Selected passage
# Chineese Tohatsu knockoff outboard motor...



## TSOJOURNER (Dec 16, 1999)

Has anyone messed with one of these. It looks as if its a Tohatsu, but its got to be knock off. The price isnt that bad on it. Im thinking of replacing my aged 3hp Johnson outboard with one of these.

Link to ebay auction eBay Motors: BRAND NEW 3.5HP 3.5 HP OUTBOARD BOAT ENGINE MOTOR 2.6kW (item 150132494002 end time Jul-13-07 19:41:20 PDT)


----------



## TSOJOURNER (Dec 16, 1999)

If it is truely Chineese, it will make a super anchor...;-)


----------



## rperret (Apr 11, 2003)

SVDistantStar said:


> Has anyone messed with one of these. It looks as if its a Tohatsu, but its got to be knock off. The price isnt that bad on it. Im thinking of replacing my aged 3hp Johnson outboard with one of these.
> 
> Link to ebay auction eBay Motors: BRAND NEW 3.5HP 3.5 HP OUTBOARD BOAT ENGINE MOTOR 2.6kW (item 150132494002 end time Jul-13-07 19:41:20 PDT)


Aren't most of the motors made today built in China? I though I read in practical sailor that the Johnson/Evinrudes are made in Chain, and thought the Tohatus's are made in China. I think the Honda's are still made in Japan.

But face it EVERYTHING is being made in China. Even our Ethan Allen dining room set - table was built in USA, chairs in China. In fact most of the big buck furniture in the store was made in China. So much for the US furntiure industry...


----------



## yotphix (Aug 18, 2006)

So much for industry in the Western hemisphere period. There really are very few things not made in china now. If not the whole item than a good portion of its parts. However, unless you can find a N.A. built outboard I would let its country of origin stop you from buying it.


----------



## TSOJOURNER (Dec 16, 1999)

Well its not the fact of it being built in China, its the fact that it looks to be a knock off of the Tohatsu. It doesnt look like that bad of a deal. I might give one a try, the only thing i worry about is getting parts should it die. I had a china made moped that needed a carbkit that i could never find for it, poor thing got junked at 600miles.


----------



## LaPlaya (Jun 12, 2007)

Exercise data

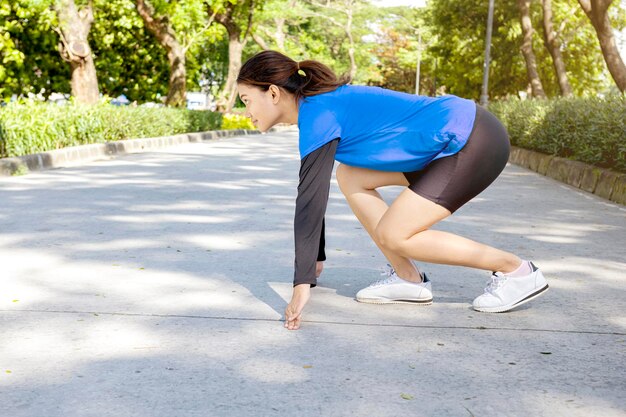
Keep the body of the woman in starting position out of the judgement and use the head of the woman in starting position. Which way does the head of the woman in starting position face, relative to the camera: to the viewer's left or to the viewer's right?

Exercise instructions
**A.** Name every brand of outboard motor mentioned in the forum thread about the knockoff outboard.
**B.** Carry the forum thread about the knockoff outboard motor forward from its last line.

Answers
**A.** Tohatsu, Johnson, Evinrude, Honda

**B.**
Get some warranty info cause I know that the briggs and stratton outboards are not warranted for salt water use.
AL


----------



## TSOJOURNER (Dec 16, 1999)

*My new Tohatsu*

3.5 HP 4 stroke I recieved in Jan. Doesn't look like the one in the eBay ad. You can see it in the Photo Gallery.


----------



## TSOJOURNER (Dec 16, 1999)

The one in the eBay auction is like the older 2-stroke Tohatsu's. Ive got a 3.5 2-stroke Tohatsu on my workbench right now that im trying to find a carb kit for. 

Ive got a feeling that i wont retire my trusty old Johnson 3hp anytime soon, but still may get one from ebay as a back up motor.


----------



## rperret (Apr 11, 2003)

A new tohatsu 4 stroke is $900. I know the ebay price is cheaper - but you get what you pay for. Plus - you'll keep the motor for 10-15-20 years. I would rather pay for something good now - that you know is a good product. the extra $400 over 15-20 years is not much in the long run.


----------



## TSOJOURNER (Dec 16, 1999)

*I just got mine delivered yesterday....*

Hello everyone,

After seeing this thread I thought I would sign up for the Sailnet forum.

I will happily test another little Chinese outboard - and hopefully this weekend. It's not the one that was posted here earlier - rather it is on ebay australia (search for "3.5hp outboard motor" - sorry, cant post links yet on this forum....)
The only problem is that it will be hard for me to provide any comparison at all to other marine motors as I have little to no boating experience.

My background is that I own a 9ft inflatable and use it to do some fishing in the Sydney area. Originally I thought I was smart and bought a 54lbs electric trolling motor to keep things as basic as possible. However, with the heavy battery and low performance of the electric motor I soon started looking at petrol outboards.

I was surprised to find the ebay deal online and I got the motor for 300 AUD - I think that corresponds to about 240 USD. In saying that: I dont expect all too much of it ;-) . It's rated at 3.5hp and, after unpacking the carton, it looks pretty okay to a rookie like myself. However, and I dont know if this is normal for these little engines, two things strike me: there is a lot of plastic and the required fuel mix 25-30:1. As for the plastic, it extends all the way down the transom and up to to the exhaust. THe propeller is plastic as well. And as for the fuel mix: dont modern ouboard motors use a mix of 50:1 or even 100:1?!?

Well, as I said, I hopefully will get the chance to test the motor on my 9ft inflatable over the weekend. I am hoping for better performance mainly - especially against the current.

Anny recommendations for my endeauvour? As I said, I am quite a rookie at this. And, believe me, the manual is little more than a series of english words that dont make any sense at all in combination.

Cheers.


----------



## SimonV (Jul 6, 2006)

good luck, keep us posted. Oh and welcome to Sailnet.


----------



## Maine Sail (Jan 6, 2003)

Perhaps you and the Sewing Machine guy can talk after you send this guy the money! Plus the previous post sounds awfully Phishy.....

My advice RUN don't walk!!!!! You can buy a brand new 30 lb. Suzuki DF2.5 for about $700.00 with a REAL warranty. $545.00 + shipping for a Chinese made knock off that is being sold in the US illegally???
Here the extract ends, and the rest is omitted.